Committed Flirtation
Psychoanalyst Adam Phillips observes that “people tend to flirt only with serious things—madness, disaster, other people.”[10 ]When we craft experiments, we are flirting with our many selves, a serious endeavor because it matters so much to us. The stronger the attraction, the more vulnerable we are to biases that affect how we perceive alternatives. Since we are not neutral about which outcome we prefer, we can fall into the trap of evaluating our experiments with a positive bias, one that encourages us to escalate commitment, even when we have evidence that it would be better to abandon ship or put the pet project on hold.[11] A related danger is inadvertently putting a current work situation at risk. The exploration feels risk free, because we hide it from work associates. But the project becomes all-consuming, and it becomes obvious to everyone around us that our attention is divided.
Mark Böllmer, a thirty-five-year-old Swiss manager working on a side project for a business in the area of socially responsible investment, gave himself one year to make a decision about leaving his corporate job. He started with a careful plan, outlining which benchmarks would tell him whether the business was worth pursuing. But, of course, we can never know what twists such projects will take, and he did not make any of his own benchmarks by his self-imposed December deadlines.
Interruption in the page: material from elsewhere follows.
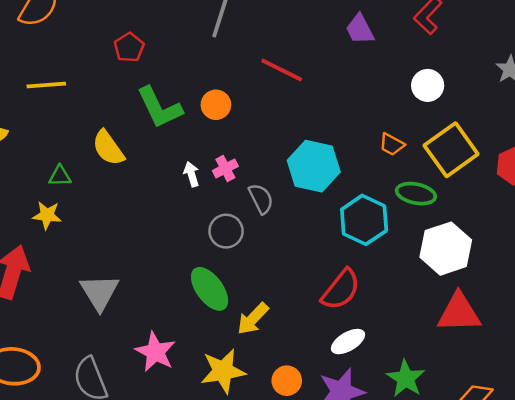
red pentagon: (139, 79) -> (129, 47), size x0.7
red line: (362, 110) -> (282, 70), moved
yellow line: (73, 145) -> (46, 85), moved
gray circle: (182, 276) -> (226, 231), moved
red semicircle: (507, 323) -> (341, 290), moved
By June of the following year, he was still working every spare moment to make his side project come to life.
After university, during his postgraduate engineering work at the prestigious École Polytechnique in Lausanne, Mark concentrated on environmental issues, going on to a local engineering firm to continue such work. There he wrote a guide to corporate environmental audits with a friend who eventually left to work in South America at an NGO. They worked day and night on that project, one of the most rewarding of his career. After three years and a desire for more hands-on experience, he moved to a large Swiss electricity company as the director of international projects, where, among other things, he started socially responsible projects in the field. But the managerial track he found himself on required him to move next into an operational role, which, since he worked for a large multinational firm, meant an expatriate assignment.
I’m in international projects, so the next step for me is to go into an operational role. The truth is, the idea of being a corporate guy at fifty just doesn’t excite me. I’ll pay the bulk of my salary in taxes and spend all my time involved in office politics. I’m not even sure I have what it takes to get to the top. I read in a study that the average age for starting a business in Switzerland is thirty-six. I’m thirty-five. I got married two years ago. We don’t have children yet. I don’t have a lot of constraints yet. It’s now or never.
When his coauthor on the environmental audits report returned to Lausanne, they decided to join forces and started working in their spare time to create a business linking corporate responsibility indices with company performance information. Following this strategy, they would be in the database management business.
The idea has evolved with work and market testing. We tried to form a relationship with a firm that would provide the data for the portal, but it wanted to distribute the information via existing online brokers and to hire me to do that work internally. That defeated our purpose. Now we’re trying to create an assetmanagement company, through the development of funds. The dream is to become a real brand and to create a lucrative business. But I’m worried that as it moves more toward asset management, I’m getting further and further away from my area of expertise—international projects and environmental engineering.
Experiments are inherently dangerous, though necessary. Like Mark, when we follow our passions, we also risk escalating our emotional commitment to a new course of action before we have evidence that it will be doable. On the other hand, the perpetual dilettante dabbles in a great variety of possibilities, like our would-be history professor, never committing to any and never crossing any off the list.
In between lies a stance of “committed flirtation,” in which we hold ourselves to a rigorous search while withholding allegiance to any given alternative until the evidence that it will work is in. Ben’s use of the experimental method is an example of committed flirtation. Starting with a “what if” question, Ben generated ideas and leads for possible avenues, testing and refining his developing notions about what he wanted to do next. It took several iterations, over a period of three years, to arrive at “the answer,” but each step generated variety and feedback and suggested the next.
There is much we can do to adopt this experimental stance and adapt it to our own circumstances. In fact, probably the best barometer of our readiness to make change is whether we are willing and able to put a cherished possible self to the test. Leaping without a net is foolish. It is better to start by trying out a possible new role on a small scale—in our spare time, on a time-limited sabbatical, or as a weekend project.
[10 ]Adam Phillips, On Flirtation (Cambridge, MA: Harvard University Press, 1994), xvii.
[11]Barry M. Staw, Lance E. Sandelands, and Jane E. Dutton, “Threat Rigidity Effects in Organizational Behavior: A Multilevel Analysis,” Administrative Science Quarterly 26, no. 4 (1981): 501–524.